● PAGE EXTRACT

FCI and VQE Calculations

See also

Full scripts: examples/fci_vqe.py, examples/fci_vqe_wannier.py, examples/vqe_adapt.py

This page covers three closely related workflows: a standard FCI + VQE run, the same calculation with a Wannier transformation applied to the active space, and an ADAPT-VQE run. All examples use Beryllium as the test system.

Basic FCI + VQE

Configuration

Set run_fci=True and run_vqe=True to activate both solvers. Choose a VQE optimizer and an excitation pool for the UCCSD ansatz:

import os
import dopyqo

config = dopyqo.DopyqoConfig(
    base_folder=os.path.join("qe_files", "Be"),
    prefix="Be",
    active_electrons=2,
    active_orbitals=4,
    run_fci=True,
    run_vqe=True,
    vqe_optimizer=dopyqo.VQEOptimizers.L_BFGS_B,
    vqe_excitations=dopyqo.ExcitationPools.SINGLES_DOUBLES,
    n_threads=10,
)

Running and extracting energies

run() executes both solvers and collects all energies in energy_dict:

energy_dict, wfc_obj, h_ks, mats = dopyqo.run(config)

dft_energy = energy_dict["dft_energy"]
fci_energy = energy_dict["fci_energy"]
vqe_energy = energy_dict["vqe_energy"]

Plotting VQE convergence

The Hamiltonian object records every optimizer step. Plotting the absolute error relative to the FCI reference gives the convergence curve:

import numpy as np
import matplotlib.pyplot as plt

plt.plot(h_ks.vqe_counts, np.abs(h_ks.vqe_values - fci_energy),
         linestyle="-", marker="x")
plt.yscale("log")
plt.xlabel("Function evaluations")
plt.ylabel("|E_VQE - E_FCI| (Ha)")
plt.grid()
plt.show()

With Wannier transformation

Dopyqo can transform the Kohn-Sham active-space orbitals into maximally localised Wannier functions before constructing the Hamiltonian. This requires a Wannier90 _u.mat file generated from a prior Wannier90 run.

● GIVEN RECORDS
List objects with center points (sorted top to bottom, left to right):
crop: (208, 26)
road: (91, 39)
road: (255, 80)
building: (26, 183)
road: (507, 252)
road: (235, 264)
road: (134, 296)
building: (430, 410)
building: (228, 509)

● WHAT THIS EXERCISE ASKS
1. Answer these questions from the page on FCI and VQE calculations.
(a) Which element is used as the test system?
(b) Which VQE optimizer does the configuration example set?
(c) What file does the Wannier transformation require?
2. In the page on FCI and VQE calculations, rewrite the stretch from "This page covers" through "the test system.", changing "Beryllium" to "Lithium".
The data above come from a different source than the page on FCI and VQE calculations.

● RESPONSES IN ORDER
1.
(a) Beryllium.
(b) L_BFGS_B (dopyqo.VQEOptimizers.L_BFGS_B).
(c) A Wannier90 _u.mat file generated from a prior Wannier90 run.

2.
This page covers three closely related workflows: a standard FCI + VQE run, the same calculation with a Wannier transformation applied to the active space, and an ADAPT-VQE run. All examples use Lithium as the test system.